_YOUR OBJECTIVE_: Count all lines holding "CROSS" in the data below and say the number, nothing more.

_RECORDS SHOWN_:

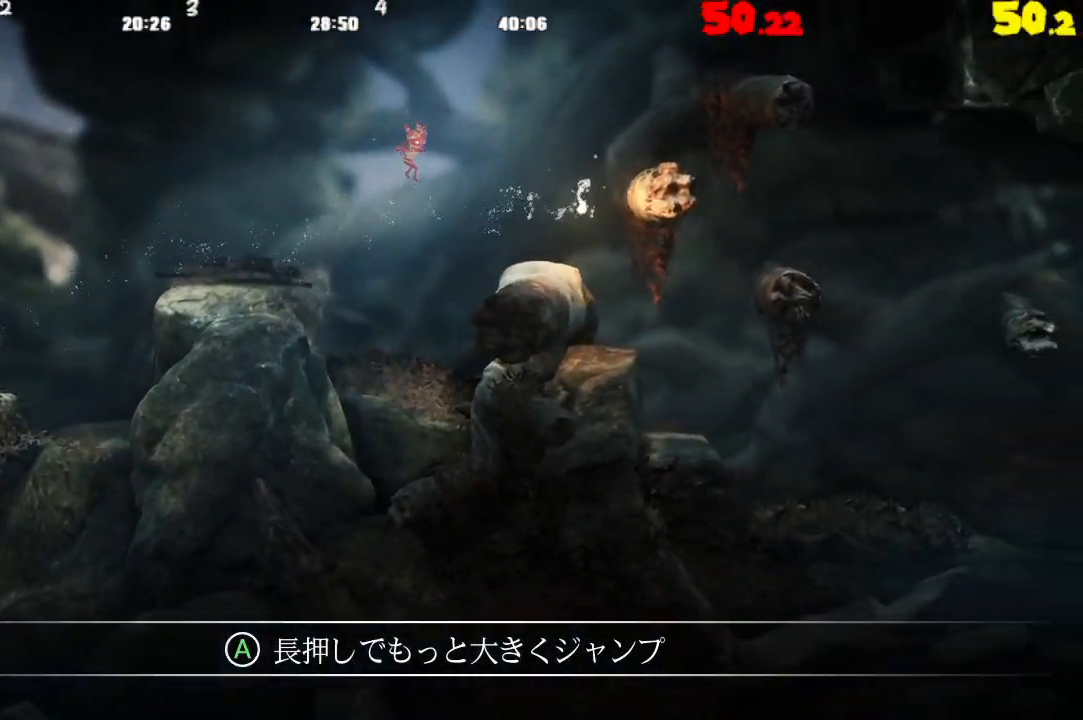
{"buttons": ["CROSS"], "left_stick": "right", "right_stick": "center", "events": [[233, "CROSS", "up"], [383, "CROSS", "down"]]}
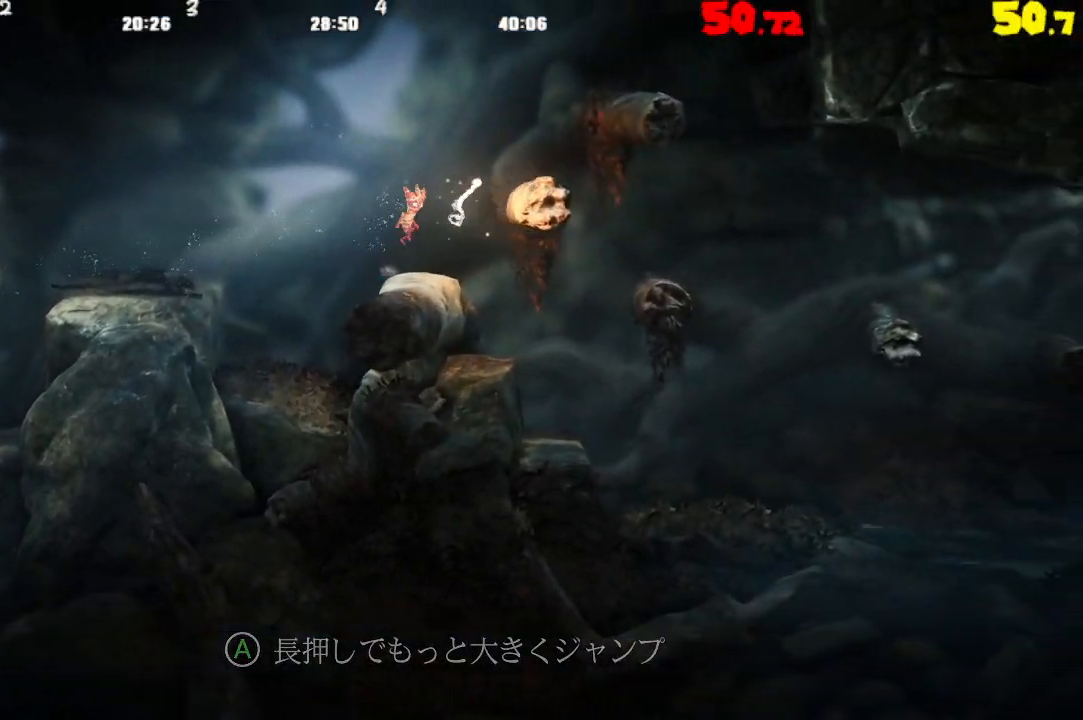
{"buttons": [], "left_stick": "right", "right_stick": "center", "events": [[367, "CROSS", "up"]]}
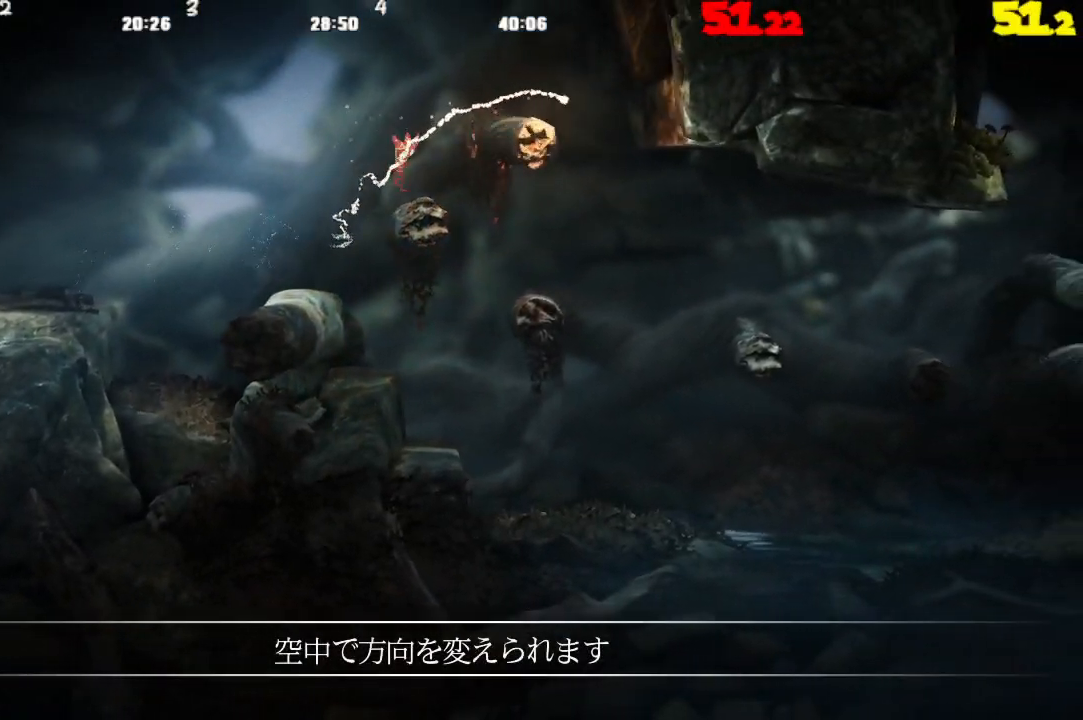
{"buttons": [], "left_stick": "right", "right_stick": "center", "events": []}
---
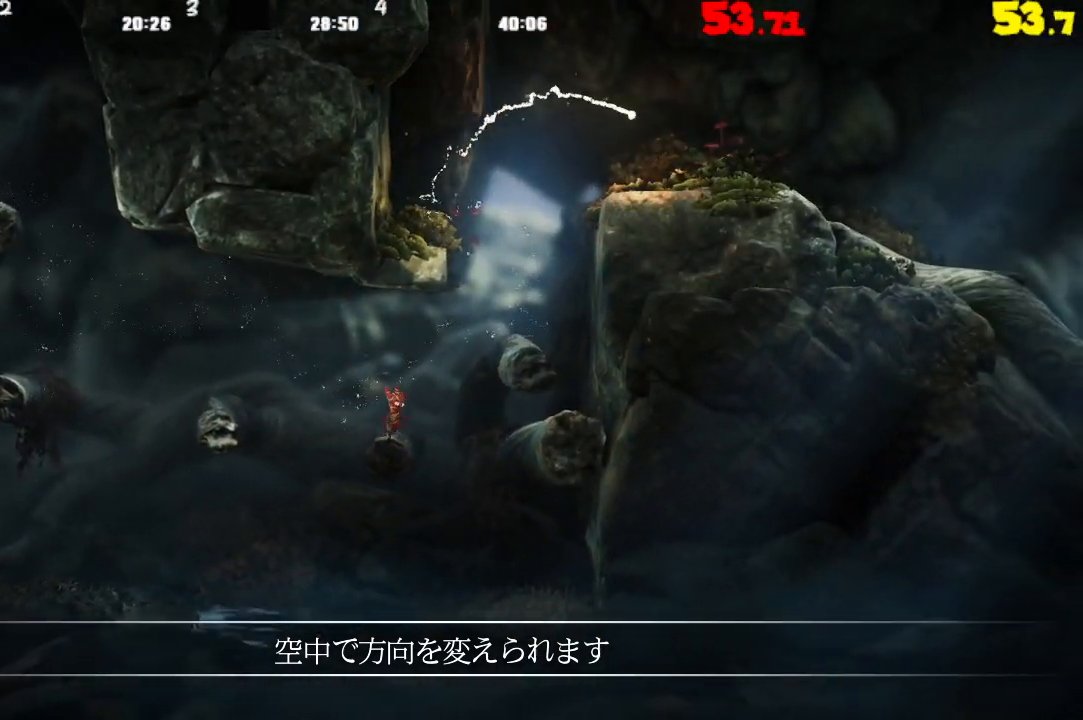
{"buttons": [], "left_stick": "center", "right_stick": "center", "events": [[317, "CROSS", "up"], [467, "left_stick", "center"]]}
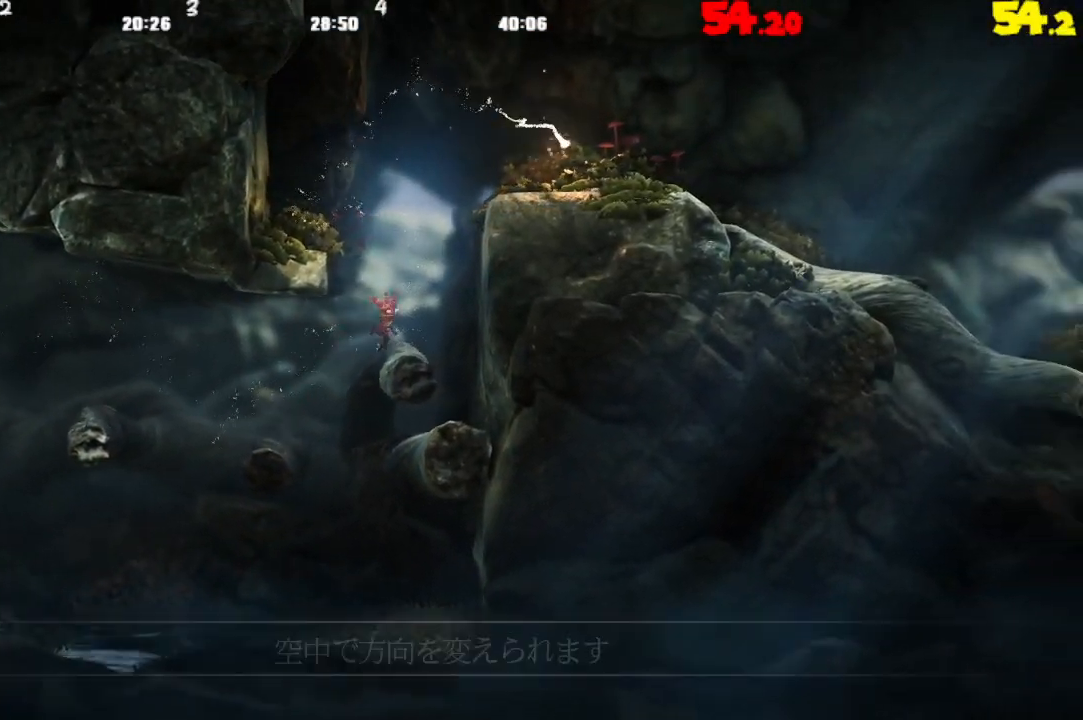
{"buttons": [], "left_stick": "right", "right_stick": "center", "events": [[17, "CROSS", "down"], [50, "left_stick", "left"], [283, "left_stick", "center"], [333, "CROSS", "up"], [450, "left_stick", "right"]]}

_WRITTEN RESPONSE_: 4